2. user permission "B"

invoke classes 2,3,5

invoke method 2,7 in class 2.

invoke method 1,2 in class 3.

invoke method 1,2 in class 5.

i made these examples only with different permissions. but it can also contain grouping, which means that different classes and different methods (some kind of subset) could be invoked for each permission.

i can do everything with switch/case but i'm looking for a more elegant way to do it.

Notes:

  1. there are a lot of possibilities because of many classes-methods because of many different types of grouping that the user can ask for.

  2. i don'k know exactly what is the best way to pass permissions.

  3. i was thinking that maybe the command pattern or decorator could help here.

Thank you very much for your answers!

Upvotes: 3

Views: 253

Answers (4)

bencobb
bencobb

Reputation: 618

You could tie strings to class and method calls through using Func<>. It gives you a lot of flexibility in handling the many permutations you are dealing with.
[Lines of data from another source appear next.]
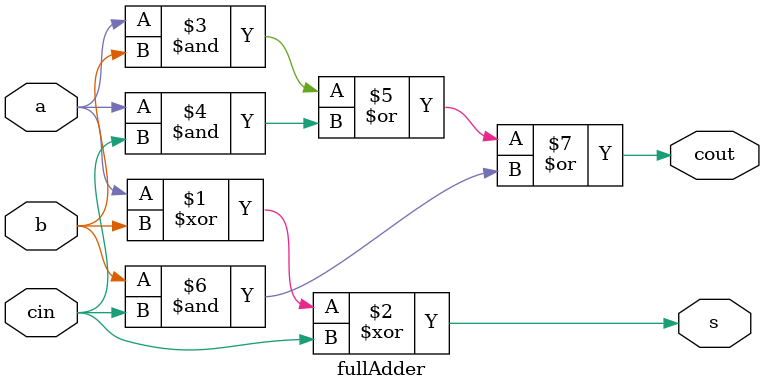
<source format=v>
`timescale 1ns / 1ps


module fullAdder(input a, b, cin, output s, cout);

assign s = a^b^cin;
assign cout = (a&b)|(a&cin)|(b&cin);

endmodule

</source>
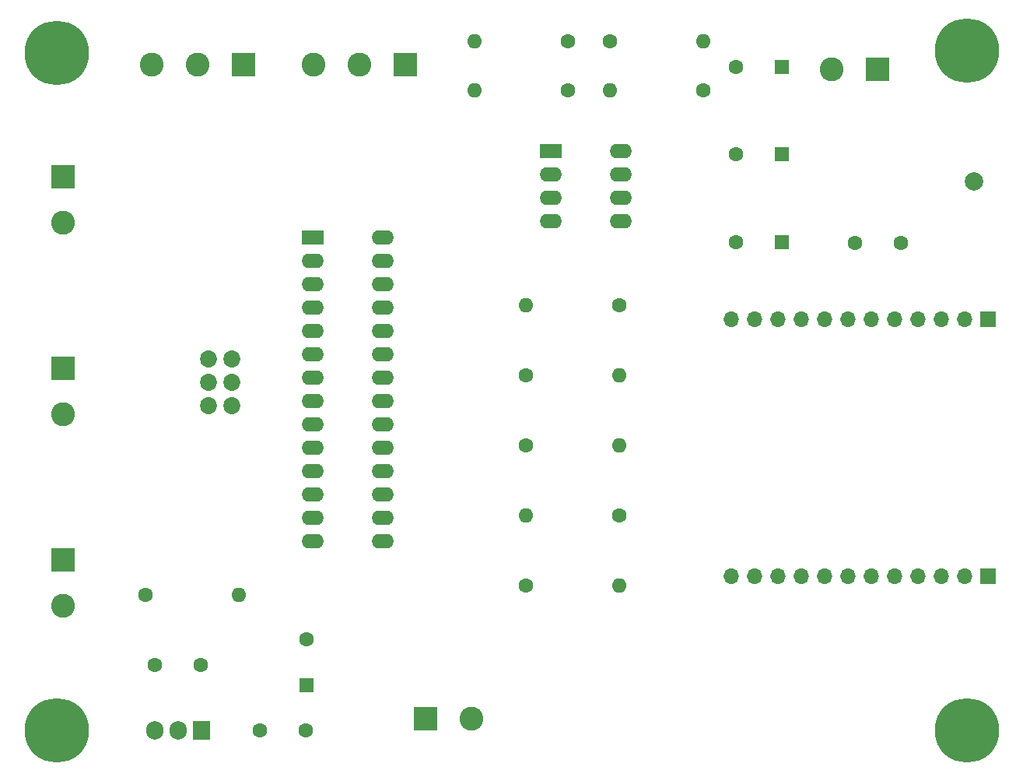
<source format=gbr>
%TF.GenerationSoftware,KiCad,Pcbnew,8.0.5*%
%TF.CreationDate,2024-10-14T11:10:16-07:00*%
%TF.ProjectId,Atmega_BM83,41746d65-6761-45f4-924d-38332e6b6963,rev?*%
%TF.SameCoordinates,Original*%
%TF.FileFunction,Soldermask,Top*%
%TF.FilePolarity,Negative*%
%FSLAX46Y46*%
G04 Gerber Fmt 4.6, Leading zero omitted, Abs format (unit mm)*
G04 Created by KiCad (PCBNEW 8.0.5) date 2024-10-14 11:10:16*
%MOMM*%
%LPD*%
G01*
G04 APERTURE LIST*
%ADD10C,1.600000*%
%ADD11C,7.000000*%
%ADD12R,2.600000X2.600000*%
%ADD13C,2.600000*%
%ADD14R,1.600000X1.600000*%
%ADD15O,1.600000X1.600000*%
%ADD16R,1.700000X1.700000*%
%ADD17O,1.700000X1.700000*%
%ADD18R,2.400000X1.600000*%
%ADD19O,2.400000X1.600000*%
%ADD20C,1.854000*%
%ADD21C,2.000000*%
%ADD22R,1.905000X2.000000*%
%ADD23O,1.905000X2.000000*%
G04 APERTURE END LIST*
D10*
%TO.C,C7*%
X145300000Y-91800000D03*
X150300000Y-91800000D03*
%TD*%
D11*
%TO.C,H2*%
X157480000Y-70866000D03*
%TD*%
D12*
%TO.C,J3*%
X96360000Y-72390000D03*
D13*
X91360000Y-72390000D03*
X86360000Y-72390000D03*
%TD*%
D12*
%TO.C,J1*%
X98592000Y-143561000D03*
D13*
X103592000Y-143561000D03*
%TD*%
D14*
%TO.C,C3*%
X137334000Y-72644000D03*
D10*
X132334000Y-72644000D03*
%TD*%
%TO.C,R9*%
X119634000Y-121412000D03*
D15*
X109474000Y-121412000D03*
%TD*%
D14*
%TO.C,C1*%
X137334000Y-91694000D03*
D10*
X132334000Y-91694000D03*
%TD*%
%TO.C,R2*%
X114046000Y-75184000D03*
D15*
X103886000Y-75184000D03*
%TD*%
D16*
%TO.C,J8*%
X159771000Y-100076000D03*
D17*
X157231000Y-100076000D03*
X154691000Y-100076000D03*
X152151000Y-100076000D03*
X149611000Y-100076000D03*
X147071000Y-100076000D03*
X144531000Y-100076000D03*
X141991000Y-100076000D03*
X139451000Y-100076000D03*
X136911000Y-100076000D03*
X134371000Y-100076000D03*
X131831000Y-100076000D03*
%TD*%
D12*
%TO.C,J7*%
X59131000Y-105450000D03*
D13*
X59131000Y-110450000D03*
%TD*%
D12*
%TO.C,J2*%
X147788000Y-72898000D03*
D13*
X142788000Y-72898000D03*
%TD*%
D14*
%TO.C,C2*%
X137334000Y-82169000D03*
D10*
X132334000Y-82169000D03*
%TD*%
D11*
%TO.C,H1*%
X157480000Y-144780000D03*
%TD*%
%TO.C,H4*%
X58420000Y-144780000D03*
%TD*%
D12*
%TO.C,J5*%
X59131000Y-84622000D03*
D13*
X59131000Y-89622000D03*
%TD*%
D18*
%TO.C,U4*%
X112253000Y-81798000D03*
D19*
X112253000Y-84338000D03*
X112253000Y-86878000D03*
X112253000Y-89418000D03*
X119873000Y-89418000D03*
X119873000Y-86878000D03*
X119873000Y-84338000D03*
X119873000Y-81798000D03*
%TD*%
D20*
%TO.C,J10*%
X74930000Y-104394000D03*
X77470000Y-104394000D03*
X74930000Y-106934000D03*
X77470000Y-106934000D03*
X74930000Y-109474000D03*
X77470000Y-109474000D03*
%TD*%
D14*
%TO.C,C4*%
X85598000Y-139914000D03*
D10*
X85598000Y-134914000D03*
%TD*%
%TO.C,R10*%
X109474000Y-129032000D03*
D15*
X119634000Y-129032000D03*
%TD*%
D10*
%TO.C,R1*%
X128778000Y-75184000D03*
D15*
X118618000Y-75184000D03*
%TD*%
D10*
%TO.C,R7*%
X119634000Y-98552000D03*
D15*
X109474000Y-98552000D03*
%TD*%
D18*
%TO.C,U3*%
X86345000Y-91196000D03*
D19*
X86345000Y-93736000D03*
X86345000Y-96276000D03*
X86345000Y-98816000D03*
X86345000Y-101356000D03*
X86345000Y-103896000D03*
X86345000Y-106436000D03*
X86345000Y-108976000D03*
X86345000Y-111516000D03*
X86345000Y-114056000D03*
X86345000Y-116596000D03*
X86345000Y-119136000D03*
X86345000Y-121676000D03*
X86345000Y-124216000D03*
X93965000Y-124216000D03*
X93965000Y-121676000D03*
X93965000Y-119136000D03*
X93965000Y-116596000D03*
X93965000Y-114056000D03*
X93965000Y-111516000D03*
X93965000Y-108976000D03*
X93965000Y-106436000D03*
X93965000Y-103896000D03*
X93965000Y-101356000D03*
X93965000Y-98816000D03*
X93965000Y-96276000D03*
X93965000Y-93736000D03*
X93965000Y-91196000D03*
%TD*%
D10*
%TO.C,R4*%
X118618000Y-69850000D03*
D15*
X128778000Y-69850000D03*
%TD*%
D10*
%TO.C,C5*%
X80558000Y-144780000D03*
X85558000Y-144780000D03*
%TD*%
%TO.C,R8*%
X109474000Y-113792000D03*
D15*
X119634000Y-113792000D03*
%TD*%
D11*
%TO.C,H3*%
X58420000Y-71120000D03*
%TD*%
D16*
%TO.C,J9*%
X159771000Y-128016000D03*
D17*
X157231000Y-128016000D03*
X154691000Y-128016000D03*
X152151000Y-128016000D03*
X149611000Y-128016000D03*
X147071000Y-128016000D03*
X144531000Y-128016000D03*
X141991000Y-128016000D03*
X139451000Y-128016000D03*
X136911000Y-128016000D03*
X134371000Y-128016000D03*
X131831000Y-128016000D03*
%TD*%
D12*
%TO.C,J6*%
X59131000Y-126278000D03*
D13*
X59131000Y-131278000D03*
%TD*%
D10*
%TO.C,R11*%
X68072000Y-130048000D03*
D15*
X78232000Y-130048000D03*
%TD*%
D12*
%TO.C,J4*%
X78740000Y-72390000D03*
D13*
X73740000Y-72390000D03*
X68740000Y-72390000D03*
%TD*%
D21*
%TO.C,TP1*%
X158242000Y-85090000D03*
%TD*%
D22*
%TO.C,U2*%
X74168000Y-144780000D03*
D23*
X71628000Y-144780000D03*
X69088000Y-144780000D03*
%TD*%
D10*
%TO.C,C6*%
X69128000Y-137668000D03*
X74128000Y-137668000D03*
%TD*%
%TO.C,R3*%
X114046000Y-69850000D03*
D15*
X103886000Y-69850000D03*
%TD*%
D10*
%TO.C,R6*%
X109474000Y-106172000D03*
D15*
X119634000Y-106172000D03*
%TD*%
M02*

</source>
I have an example of code below, but you could use Enums instead of strings for the key.

This isn't necessarily a pattern, but it could be utilized with several of the patterns mentioned already.

public void Call(Stream str)
    {
        //Single Permission
        Generate["PermissionA"](str);

        //Say this user has multiple permissions, you can iterate over them
        IEnumerable<string> userPerms = GetUserPerms();
        foreach (var perm in userPerms)
        {
            Generate[perm](str);
        }
    }

    public static Dictionary<string, Func<Stream, object>> Generate
    {
        get
        {
            var ret = new Dictionary<string, Func<Stream, object>>();

            ret.Add("PermissionA",  (s) => 
                                        {
                                            Class1 cl1 = new Class1(s);
                                            Class4 cl4 = new Class4(s);
                                            Class6 cl6 = new Class6(s);

                                            cl1.Method2();
                                            cl1.Method7();
                                            cl4.Method1();
                                            cl4.Method2();
                                            cl6.Method1();
                                            cl6.Method2();

                                            cl1.DoXml();
                                            cl4.DoXml();
                                            cl6.DoXml();

                                            return "";
                                        });

            ret.Add("PermissionB", (s) => 
                                        {
                                            Class2 cl2 = new Class2(s);
                                            Class3 cl3 = new Class3(s);
                                            Class5 cl5 = new Class5(s);

                                            cl2.Method2();
                                            cl2.Method7();
                                            cl3.Method1();
                                            cl3.Method2();
                                            cl5.Method1();
                                            cl5.Method2();

                                            cl2.DoXml();
                                            cl3.DoXml();
                                            cl5.DoXml();

                                            return "";
                                        });

            return ret;
        }
    }

Upvotes: 0

Prisoner ZERO
Prisoner ZERO

Reputation: 14166

You might also look into the Factory Pattern.

Upvotes: 0

Kaleb Pederson
Kaleb Pederson

Reputation: 46479

Assuming you have access to the classes, one way would be to use proxy classes and attributes:

class PermissionVerifier {
    public void ExecuteIfHasPermission(Permission perm, Action action) {
        if (GetCurrentUser().HasPermission(perm)) // assumes singleton-like
                                                  // access or injected user
            action();
        throw CreatePermissionException(perm);
    }
}

class A {
    // make it obvious what permissions are required for execution
    [RequiresPermission(Permissions.CanExecuteClassAMethod1)]
    public virtual void Method1() {
        //...
    }

}    

class AProxy: A {
    private PermissionVerifier verifier;

    public override void Method1() {
        ExecuteIfHasPermission(
            GetCurrentMethodRequiresPermissionAttribute(), // reflection
            () => base.Method1());
    }
    private ExecuteIfHasPermission(Permission perm, Action action) {
        verifier.ExecuteIfHasPermission(perm, action);
    }
}

If instead of manually creating the proxies you used a dynamic proxy generator that intercepted all the methods, you could have the permissions check performed explicitly without the need to manually write a lot of boilerplate code.

Upvotes: 3

Tejs
Tejs

Reputation: 41236

It sounds like you are looking for something similar to CodeAccessPermissionAttribute - see here for details. I'd perhaps recommend a pattern similar to this; define objects with attributes to associate their permission states, and then your users would fall into roles that have or dont have permission to execute methods with specific attributes.